DATA IN THIS EXERCISE »

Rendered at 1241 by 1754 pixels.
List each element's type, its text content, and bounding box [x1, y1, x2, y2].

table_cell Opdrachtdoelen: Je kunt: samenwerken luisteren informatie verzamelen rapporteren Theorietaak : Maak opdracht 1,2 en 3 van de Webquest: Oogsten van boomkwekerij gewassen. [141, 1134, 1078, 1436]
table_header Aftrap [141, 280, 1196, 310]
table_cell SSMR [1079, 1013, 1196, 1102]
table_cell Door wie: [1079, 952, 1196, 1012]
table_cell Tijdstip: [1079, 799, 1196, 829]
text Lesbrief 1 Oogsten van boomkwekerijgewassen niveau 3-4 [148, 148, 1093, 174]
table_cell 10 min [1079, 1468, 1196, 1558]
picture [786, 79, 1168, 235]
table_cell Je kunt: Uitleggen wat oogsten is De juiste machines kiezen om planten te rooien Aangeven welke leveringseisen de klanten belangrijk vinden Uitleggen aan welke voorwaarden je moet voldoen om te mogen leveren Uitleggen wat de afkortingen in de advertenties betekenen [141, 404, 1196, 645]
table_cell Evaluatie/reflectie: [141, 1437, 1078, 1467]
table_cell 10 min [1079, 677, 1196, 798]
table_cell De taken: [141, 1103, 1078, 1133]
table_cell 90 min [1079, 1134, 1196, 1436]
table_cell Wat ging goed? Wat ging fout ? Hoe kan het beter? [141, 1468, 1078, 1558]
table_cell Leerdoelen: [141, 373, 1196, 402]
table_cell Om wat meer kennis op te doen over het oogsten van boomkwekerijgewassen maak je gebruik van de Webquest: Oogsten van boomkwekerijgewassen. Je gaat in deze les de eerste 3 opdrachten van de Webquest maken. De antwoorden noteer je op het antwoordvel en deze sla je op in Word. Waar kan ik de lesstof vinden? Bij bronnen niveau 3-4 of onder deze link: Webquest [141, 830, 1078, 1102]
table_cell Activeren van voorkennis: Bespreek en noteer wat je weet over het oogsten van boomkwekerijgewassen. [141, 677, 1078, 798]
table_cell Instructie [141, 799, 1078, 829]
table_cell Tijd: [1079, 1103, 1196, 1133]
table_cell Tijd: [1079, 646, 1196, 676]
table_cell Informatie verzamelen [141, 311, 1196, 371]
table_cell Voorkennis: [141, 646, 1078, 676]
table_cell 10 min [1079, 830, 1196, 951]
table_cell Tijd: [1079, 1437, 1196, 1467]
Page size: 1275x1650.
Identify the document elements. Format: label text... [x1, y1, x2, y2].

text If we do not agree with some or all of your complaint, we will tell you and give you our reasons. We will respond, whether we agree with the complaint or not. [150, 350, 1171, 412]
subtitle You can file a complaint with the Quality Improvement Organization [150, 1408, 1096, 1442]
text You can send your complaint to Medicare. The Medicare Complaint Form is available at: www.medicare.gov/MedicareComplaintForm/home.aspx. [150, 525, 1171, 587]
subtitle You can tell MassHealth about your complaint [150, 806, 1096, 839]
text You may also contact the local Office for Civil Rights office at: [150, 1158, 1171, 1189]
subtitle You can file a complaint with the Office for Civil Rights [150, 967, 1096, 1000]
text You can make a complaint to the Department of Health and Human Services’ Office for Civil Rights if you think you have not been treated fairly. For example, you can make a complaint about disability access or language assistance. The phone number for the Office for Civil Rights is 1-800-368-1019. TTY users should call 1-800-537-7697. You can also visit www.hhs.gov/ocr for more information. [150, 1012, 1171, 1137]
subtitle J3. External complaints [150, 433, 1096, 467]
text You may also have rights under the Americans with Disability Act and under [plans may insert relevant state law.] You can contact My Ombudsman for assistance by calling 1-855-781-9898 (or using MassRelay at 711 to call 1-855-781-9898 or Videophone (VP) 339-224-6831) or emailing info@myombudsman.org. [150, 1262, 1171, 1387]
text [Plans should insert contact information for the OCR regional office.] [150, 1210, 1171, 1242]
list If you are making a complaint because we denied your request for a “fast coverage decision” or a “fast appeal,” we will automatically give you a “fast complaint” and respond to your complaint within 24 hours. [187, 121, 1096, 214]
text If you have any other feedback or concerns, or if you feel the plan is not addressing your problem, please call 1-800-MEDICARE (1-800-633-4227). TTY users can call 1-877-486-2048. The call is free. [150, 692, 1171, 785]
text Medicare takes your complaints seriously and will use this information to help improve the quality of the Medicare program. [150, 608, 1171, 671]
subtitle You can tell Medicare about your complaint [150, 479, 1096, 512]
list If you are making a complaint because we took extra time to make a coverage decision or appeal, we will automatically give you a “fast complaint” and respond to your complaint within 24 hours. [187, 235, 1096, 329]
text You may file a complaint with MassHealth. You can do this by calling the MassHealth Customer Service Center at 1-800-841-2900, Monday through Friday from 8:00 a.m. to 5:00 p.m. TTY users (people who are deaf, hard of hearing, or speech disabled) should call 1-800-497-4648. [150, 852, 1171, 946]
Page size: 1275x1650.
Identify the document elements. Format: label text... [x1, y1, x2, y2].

TASK GOAL »
From the first entry to the last, reproduce everything precisely.

OUTPUT FOR THIS EXERCISE »
Rendered at 1241 by 1754 pixels.
List each element's type, its text content, and bounding box [x1, y1, x2, y2].

table_cell Opdrachtdoelen: Je kunt: samenwerken luisteren informatie verzamelen rapporteren Theorietaak : Maak opdracht 1,2 en 3 van de Webquest: Oogsten van boomkwekerij gewassen. [141, 1134, 1078, 1436]
table_header Aftrap [141, 280, 1196, 310]
table_cell SSMR [1079, 1013, 1196, 1102]
table_cell Door wie: [1079, 952, 1196, 1012]
table_cell Tijdstip: [1079, 799, 1196, 829]
text Lesbrief 1 Oogsten van boomkwekerijgewassen niveau 3-4 [148, 148, 1093, 174]
table_cell 10 min [1079, 1468, 1196, 1558]
picture [786, 79, 1168, 235]
table_cell Je kunt: Uitleggen wat oogsten is De juiste machines kiezen om planten te rooien Aangeven welke leveringseisen de klanten belangrijk vinden Uitleggen aan welke voorwaarden je moet voldoen om te mogen leveren Uitleggen wat de afkortingen in de advertenties betekenen [141, 404, 1196, 645]
table_cell Evaluatie/reflectie: [141, 1437, 1078, 1467]
table_cell 10 min [1079, 677, 1196, 798]
table_cell De taken: [141, 1103, 1078, 1133]
table_cell 90 min [1079, 1134, 1196, 1436]
table_cell Wat ging goed? Wat ging fout ? Hoe kan het beter? [141, 1468, 1078, 1558]
table_cell Leerdoelen: [141, 373, 1196, 402]
table_cell Om wat meer kennis op te doen over het oogsten van boomkwekerijgewassen maak je gebruik van de Webquest: Oogsten van boomkwekerijgewassen. Je gaat in deze les de eerste 3 opdrachten van de Webquest maken. De antwoorden noteer je op het antwoordvel en deze sla je op in Word. Waar kan ik de lesstof vinden? Bij bronnen niveau 3-4 of onder deze link: Webquest [141, 830, 1078, 1102]
table_cell Activeren van voorkennis: Bespreek en noteer wat je weet over het oogsten van boomkwekerijgewassen. [141, 677, 1078, 798]
table_cell Instructie [141, 799, 1078, 829]
table_cell Tijd: [1079, 1103, 1196, 1133]
table_cell Tijd: [1079, 646, 1196, 676]
table_cell Informatie verzamelen [141, 311, 1196, 371]
table_cell Voorkennis: [141, 646, 1078, 676]
table_cell 10 min [1079, 830, 1196, 951]
table_cell Tijd: [1079, 1437, 1196, 1467]
Page size: 1275x1650.
Identify the document elements. Format: label text... [x1, y1, x2, y2].

text If we do not agree with some or all of your complaint, we will tell you and give you our reasons. We will respond, whether we agree with the complaint or not. [150, 350, 1171, 412]
subtitle You can file a complaint with the Quality Improvement Organization [150, 1408, 1096, 1442]
text You can send your complaint to Medicare. The Medicare Complaint Form is available at: www.medicare.gov/MedicareComplaintForm/home.aspx. [150, 525, 1171, 587]
subtitle You can tell MassHealth about your complaint [150, 806, 1096, 839]
text You may also contact the local Office for Civil Rights office at: [150, 1158, 1171, 1189]
subtitle You can file a complaint with the Office for Civil Rights [150, 967, 1096, 1000]
text You can make a complaint to the Department of Health and Human Services’ Office for Civil Rights if you think you have not been treated fairly. For example, you can make a complaint about disability access or language assistance. The phone number for the Office for Civil Rights is 1-800-368-1019. TTY users should call 1-800-537-7697. You can also visit www.hhs.gov/ocr for more information. [150, 1012, 1171, 1137]
subtitle J3. External complaints [150, 433, 1096, 467]
text You may also have rights under the Americans with Disability Act and under [plans may insert relevant state law.] You can contact My Ombudsman for assistance by calling 1-855-781-9898 (or using MassRelay at 711 to call 1-855-781-9898 or Videophone (VP) 339-224-6831) or emailing info@myombudsman.org. [150, 1262, 1171, 1387]
text [Plans should insert contact information for the OCR regional office.] [150, 1210, 1171, 1242]
list If you are making a complaint because we denied your request for a “fast coverage decision” or a “fast appeal,” we will automatically give you a “fast complaint” and respond to your complaint within 24 hours. [187, 121, 1096, 214]
text If you have any other feedback or concerns, or if you feel the plan is not addressing your problem, please call 1-800-MEDICARE (1-800-633-4227). TTY users can call 1-877-486-2048. The call is free. [150, 692, 1171, 785]
text Medicare takes your complaints seriously and will use this information to help improve the quality of the Medicare program. [150, 608, 1171, 671]
subtitle You can tell Medicare about your complaint [150, 479, 1096, 512]
list If you are making a complaint because we took extra time to make a coverage decision or appeal, we will automatically give you a “fast complaint” and respond to your complaint within 24 hours. [187, 235, 1096, 329]
text You may file a complaint with MassHealth. You can do this by calling the MassHealth Customer Service Center at 1-800-841-2900, Monday through Friday from 8:00 a.m. to 5:00 p.m. TTY users (people who are deaf, hard of hearing, or speech disabled) should call 1-800-497-4648. [150, 852, 1171, 946]
Page size: 1275x1650.
Identify the document elements. Format: label text... [x1, y1, x2, y2].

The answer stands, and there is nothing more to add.